%%
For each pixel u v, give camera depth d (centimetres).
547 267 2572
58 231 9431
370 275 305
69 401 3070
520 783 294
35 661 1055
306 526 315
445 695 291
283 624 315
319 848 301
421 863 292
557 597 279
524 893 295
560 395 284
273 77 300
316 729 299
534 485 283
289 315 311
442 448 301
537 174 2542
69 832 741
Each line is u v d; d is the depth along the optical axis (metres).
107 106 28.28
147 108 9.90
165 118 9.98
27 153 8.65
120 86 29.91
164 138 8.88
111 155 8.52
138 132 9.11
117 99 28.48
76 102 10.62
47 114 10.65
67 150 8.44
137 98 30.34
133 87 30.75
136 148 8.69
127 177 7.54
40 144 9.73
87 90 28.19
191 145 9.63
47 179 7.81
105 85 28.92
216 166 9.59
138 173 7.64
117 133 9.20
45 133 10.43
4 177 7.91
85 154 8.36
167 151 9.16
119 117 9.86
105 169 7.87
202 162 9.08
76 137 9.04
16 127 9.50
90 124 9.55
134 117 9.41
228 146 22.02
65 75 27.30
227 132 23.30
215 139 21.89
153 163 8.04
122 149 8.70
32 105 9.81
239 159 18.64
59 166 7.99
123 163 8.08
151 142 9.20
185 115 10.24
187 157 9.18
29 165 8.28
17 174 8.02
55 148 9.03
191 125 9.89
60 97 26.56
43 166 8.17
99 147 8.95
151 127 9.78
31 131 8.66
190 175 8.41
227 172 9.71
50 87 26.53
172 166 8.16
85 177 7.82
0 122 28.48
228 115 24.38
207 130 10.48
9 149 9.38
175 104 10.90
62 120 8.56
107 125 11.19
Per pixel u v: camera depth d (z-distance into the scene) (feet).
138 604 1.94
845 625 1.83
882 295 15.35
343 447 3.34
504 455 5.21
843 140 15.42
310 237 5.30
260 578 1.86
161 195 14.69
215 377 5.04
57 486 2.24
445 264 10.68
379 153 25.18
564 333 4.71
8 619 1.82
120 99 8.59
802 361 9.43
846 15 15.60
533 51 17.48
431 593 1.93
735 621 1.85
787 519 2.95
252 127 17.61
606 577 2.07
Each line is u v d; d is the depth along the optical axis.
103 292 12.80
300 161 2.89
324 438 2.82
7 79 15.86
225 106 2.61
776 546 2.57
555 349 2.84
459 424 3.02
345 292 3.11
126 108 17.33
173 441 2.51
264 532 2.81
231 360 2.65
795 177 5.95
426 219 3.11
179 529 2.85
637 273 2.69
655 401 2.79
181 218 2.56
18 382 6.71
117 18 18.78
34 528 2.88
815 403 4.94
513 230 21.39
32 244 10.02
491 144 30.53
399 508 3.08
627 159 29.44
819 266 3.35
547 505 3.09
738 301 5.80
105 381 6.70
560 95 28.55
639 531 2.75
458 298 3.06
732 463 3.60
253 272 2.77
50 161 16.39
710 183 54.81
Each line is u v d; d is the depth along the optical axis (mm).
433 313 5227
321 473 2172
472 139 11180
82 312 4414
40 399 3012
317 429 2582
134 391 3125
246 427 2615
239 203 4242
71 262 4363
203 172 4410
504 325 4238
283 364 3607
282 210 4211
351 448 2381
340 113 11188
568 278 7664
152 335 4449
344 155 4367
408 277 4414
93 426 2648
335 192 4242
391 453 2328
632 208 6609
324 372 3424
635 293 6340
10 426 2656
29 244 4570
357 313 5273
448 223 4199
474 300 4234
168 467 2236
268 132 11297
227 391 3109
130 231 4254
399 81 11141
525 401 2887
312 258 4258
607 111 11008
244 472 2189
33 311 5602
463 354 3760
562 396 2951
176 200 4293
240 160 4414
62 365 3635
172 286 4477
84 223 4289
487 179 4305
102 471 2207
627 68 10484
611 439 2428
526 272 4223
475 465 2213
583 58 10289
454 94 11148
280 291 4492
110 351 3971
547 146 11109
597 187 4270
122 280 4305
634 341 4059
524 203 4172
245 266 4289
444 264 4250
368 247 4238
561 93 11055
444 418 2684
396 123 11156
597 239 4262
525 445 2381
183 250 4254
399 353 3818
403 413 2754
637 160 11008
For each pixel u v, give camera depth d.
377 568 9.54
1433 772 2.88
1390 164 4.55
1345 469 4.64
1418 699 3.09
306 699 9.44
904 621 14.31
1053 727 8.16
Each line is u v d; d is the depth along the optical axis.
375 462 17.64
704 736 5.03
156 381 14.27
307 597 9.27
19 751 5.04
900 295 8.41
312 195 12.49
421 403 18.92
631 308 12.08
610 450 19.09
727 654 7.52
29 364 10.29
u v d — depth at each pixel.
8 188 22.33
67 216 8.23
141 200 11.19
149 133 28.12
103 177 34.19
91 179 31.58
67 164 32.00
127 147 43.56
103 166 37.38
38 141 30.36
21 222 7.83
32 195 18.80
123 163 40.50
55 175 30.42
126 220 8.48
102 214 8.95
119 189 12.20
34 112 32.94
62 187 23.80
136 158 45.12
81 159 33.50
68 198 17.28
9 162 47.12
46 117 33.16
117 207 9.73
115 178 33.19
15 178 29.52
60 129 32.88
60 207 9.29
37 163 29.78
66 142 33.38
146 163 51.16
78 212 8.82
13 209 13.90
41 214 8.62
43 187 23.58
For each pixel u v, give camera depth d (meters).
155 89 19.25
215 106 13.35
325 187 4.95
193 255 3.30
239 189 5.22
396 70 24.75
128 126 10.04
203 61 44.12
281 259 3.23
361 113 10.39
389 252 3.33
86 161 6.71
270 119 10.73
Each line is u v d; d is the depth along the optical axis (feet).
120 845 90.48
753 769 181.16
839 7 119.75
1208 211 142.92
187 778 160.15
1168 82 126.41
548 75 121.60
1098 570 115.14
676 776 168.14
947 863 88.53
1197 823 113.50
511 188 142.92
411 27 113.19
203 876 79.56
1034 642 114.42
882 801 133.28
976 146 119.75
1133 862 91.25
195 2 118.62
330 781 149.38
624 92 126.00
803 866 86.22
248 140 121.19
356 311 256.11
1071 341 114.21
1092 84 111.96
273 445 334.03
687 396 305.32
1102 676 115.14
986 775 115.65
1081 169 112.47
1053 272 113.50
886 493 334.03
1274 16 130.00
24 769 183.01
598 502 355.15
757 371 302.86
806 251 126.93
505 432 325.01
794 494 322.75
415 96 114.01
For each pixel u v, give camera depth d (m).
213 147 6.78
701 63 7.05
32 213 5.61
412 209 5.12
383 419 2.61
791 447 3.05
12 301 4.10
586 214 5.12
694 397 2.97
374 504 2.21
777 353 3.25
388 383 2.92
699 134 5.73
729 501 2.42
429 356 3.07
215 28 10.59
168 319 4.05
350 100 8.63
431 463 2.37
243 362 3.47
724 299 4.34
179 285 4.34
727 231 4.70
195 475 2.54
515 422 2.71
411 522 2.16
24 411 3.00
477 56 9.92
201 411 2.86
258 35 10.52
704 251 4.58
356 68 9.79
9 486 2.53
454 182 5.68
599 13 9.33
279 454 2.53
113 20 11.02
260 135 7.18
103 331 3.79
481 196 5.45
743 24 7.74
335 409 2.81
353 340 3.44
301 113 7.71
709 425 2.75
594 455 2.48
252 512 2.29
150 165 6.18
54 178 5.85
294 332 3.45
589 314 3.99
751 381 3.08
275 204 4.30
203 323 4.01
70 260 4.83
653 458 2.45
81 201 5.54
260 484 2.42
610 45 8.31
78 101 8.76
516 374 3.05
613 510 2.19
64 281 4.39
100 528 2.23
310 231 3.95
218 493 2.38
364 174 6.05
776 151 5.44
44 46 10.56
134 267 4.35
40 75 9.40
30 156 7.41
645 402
%%
[THE TASK]: In the listing above, count every line that contains the word "camera" and give the number with no comment.

[YOUR RESPONSE]: 5